Con quella stupidaggine decisa in un
secondo, senza pensare, hai innescato un meccanismo molto più potente e grave.
A causa di quel gesto hai messo in imbarazzo te stesso, i tuoi genitori, la tua
maestra e la tua scuola. Il rischio è che tu possa essere bollato per i
prossimi anni come un bambino maleducato.
Ormai quel che è fatto è fatto, ma se
vuoi il mio consiglio, fossi in te, domani, andrei a parlare con la maestra e
gli chiederei ufficialmente scusa spiegandole che hai analizzato la situazione
con i tuoi genitori e che ti è chiara la gravità di ciò che hai fatto e che,
ovviamente, non lo farai mai più. E non intendo, che non sputerai mai più in
testa a nessuno, intendo che ti impegnerai per non mettere mai più in imbarazzo:
te stesso, i tuoi genitori, i tuoi insegnanti ecc. Non sei obbligato, sia
chiaro. Non sono io che ti obbligo. Pensaci e scegli di fare ciò che ritieni
più giusto.”
Olli ha fatto un lungo sospiro ed è
andato in cameretta.
Il giorno dopo, quando mio figlio è
tornato da scuola, con mia grande, grandissima soddisfazione, mi ha detto: “mamma
ci ho pensato tanto ieri seri e anche questa mattina e alla fine ho deciso di
parlare alla maestra. Le ho chiesto scusa e le ho detto che mi impegnerò per
essere sempre educato!”
E la maestra cosa ti ha detto: “Bene
Olli, sono proprio contenta che sei venuto a parlarmi!”
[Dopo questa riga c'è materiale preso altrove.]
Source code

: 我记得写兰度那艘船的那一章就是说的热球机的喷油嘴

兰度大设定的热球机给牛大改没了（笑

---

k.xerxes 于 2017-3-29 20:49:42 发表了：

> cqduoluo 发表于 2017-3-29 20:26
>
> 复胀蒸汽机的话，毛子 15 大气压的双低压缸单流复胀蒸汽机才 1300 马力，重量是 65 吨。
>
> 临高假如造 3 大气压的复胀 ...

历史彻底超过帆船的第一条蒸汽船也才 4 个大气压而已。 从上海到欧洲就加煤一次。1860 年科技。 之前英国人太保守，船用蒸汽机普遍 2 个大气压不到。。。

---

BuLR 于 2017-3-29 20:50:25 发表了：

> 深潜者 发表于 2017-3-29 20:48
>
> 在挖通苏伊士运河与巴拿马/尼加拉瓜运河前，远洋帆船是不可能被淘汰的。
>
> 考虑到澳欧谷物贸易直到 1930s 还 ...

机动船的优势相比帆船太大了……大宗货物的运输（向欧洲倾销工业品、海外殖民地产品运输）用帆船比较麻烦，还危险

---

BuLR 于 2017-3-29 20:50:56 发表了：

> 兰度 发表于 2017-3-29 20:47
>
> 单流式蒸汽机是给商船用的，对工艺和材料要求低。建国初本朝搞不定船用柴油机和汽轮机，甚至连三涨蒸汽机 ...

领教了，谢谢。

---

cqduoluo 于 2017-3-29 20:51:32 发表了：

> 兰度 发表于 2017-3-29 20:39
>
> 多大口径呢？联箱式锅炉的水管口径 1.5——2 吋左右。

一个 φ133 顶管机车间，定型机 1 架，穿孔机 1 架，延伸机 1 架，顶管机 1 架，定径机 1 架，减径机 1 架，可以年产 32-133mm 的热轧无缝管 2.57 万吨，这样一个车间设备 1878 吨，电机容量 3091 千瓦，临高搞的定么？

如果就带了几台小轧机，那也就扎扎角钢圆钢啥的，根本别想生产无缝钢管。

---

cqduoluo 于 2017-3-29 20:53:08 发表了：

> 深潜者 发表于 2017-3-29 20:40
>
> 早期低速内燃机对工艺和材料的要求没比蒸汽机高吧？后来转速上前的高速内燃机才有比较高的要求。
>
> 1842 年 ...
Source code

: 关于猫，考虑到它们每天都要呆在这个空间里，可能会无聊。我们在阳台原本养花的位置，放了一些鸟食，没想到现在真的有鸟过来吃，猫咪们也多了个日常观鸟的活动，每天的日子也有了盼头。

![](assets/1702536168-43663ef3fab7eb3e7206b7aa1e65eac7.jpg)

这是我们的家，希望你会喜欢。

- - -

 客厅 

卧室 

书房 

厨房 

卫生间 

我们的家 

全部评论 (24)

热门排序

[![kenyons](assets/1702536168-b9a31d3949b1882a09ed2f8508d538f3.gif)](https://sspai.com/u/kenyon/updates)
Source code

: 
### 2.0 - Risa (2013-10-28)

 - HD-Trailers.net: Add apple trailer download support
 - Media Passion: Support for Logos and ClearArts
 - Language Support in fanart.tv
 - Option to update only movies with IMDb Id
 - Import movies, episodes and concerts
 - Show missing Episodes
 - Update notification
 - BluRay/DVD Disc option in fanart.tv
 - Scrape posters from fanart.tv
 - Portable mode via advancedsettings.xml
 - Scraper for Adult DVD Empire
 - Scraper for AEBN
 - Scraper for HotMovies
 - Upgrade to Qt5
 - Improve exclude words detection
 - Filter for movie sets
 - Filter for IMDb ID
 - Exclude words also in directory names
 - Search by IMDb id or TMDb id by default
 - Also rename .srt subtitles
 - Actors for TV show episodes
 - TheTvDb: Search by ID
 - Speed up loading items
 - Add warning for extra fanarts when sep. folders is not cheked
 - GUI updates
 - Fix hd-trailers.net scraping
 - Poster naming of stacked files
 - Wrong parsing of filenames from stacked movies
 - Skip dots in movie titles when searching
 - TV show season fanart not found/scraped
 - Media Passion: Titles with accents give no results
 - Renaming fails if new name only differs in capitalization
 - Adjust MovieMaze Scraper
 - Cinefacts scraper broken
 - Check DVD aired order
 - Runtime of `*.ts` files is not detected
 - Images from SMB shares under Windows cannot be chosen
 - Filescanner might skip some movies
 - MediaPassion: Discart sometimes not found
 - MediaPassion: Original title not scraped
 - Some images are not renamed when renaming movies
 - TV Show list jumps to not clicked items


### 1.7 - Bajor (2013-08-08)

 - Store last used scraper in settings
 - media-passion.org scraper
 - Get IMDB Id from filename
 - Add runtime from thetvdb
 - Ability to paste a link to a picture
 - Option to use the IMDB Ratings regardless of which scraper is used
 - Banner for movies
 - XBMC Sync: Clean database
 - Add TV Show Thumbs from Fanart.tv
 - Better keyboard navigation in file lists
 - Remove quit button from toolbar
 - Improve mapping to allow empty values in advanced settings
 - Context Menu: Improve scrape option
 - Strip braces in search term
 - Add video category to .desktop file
E ora tu come ti senti: “Bene, mamma,
mi sento più leggero… grazie per il consiglio!”
Di episodi come questi, dove i miei
figli hanno sbagliato, ma hanno saputo affrontare la situazione con
responsabilità e maturità ne avrei tantissimi da raccontare. E molti altri,
invece, in cui hanno saputo fare la scelta giusta e non sbagliare.
Ma tutti gli sbagli, tutte le
punizione, tutte le conseguenze, tutti i consigli, tutte le scelte, giuste o
meno, non sono altro che tanti elementi di una vita che devo insegnargli a
vivere. E’ il mio compito, è il mio lavoro, è la mia missione.
Cadendo si impara a cadere, sbagliando
si impara a vivere, scegliendo si impara a scegliere.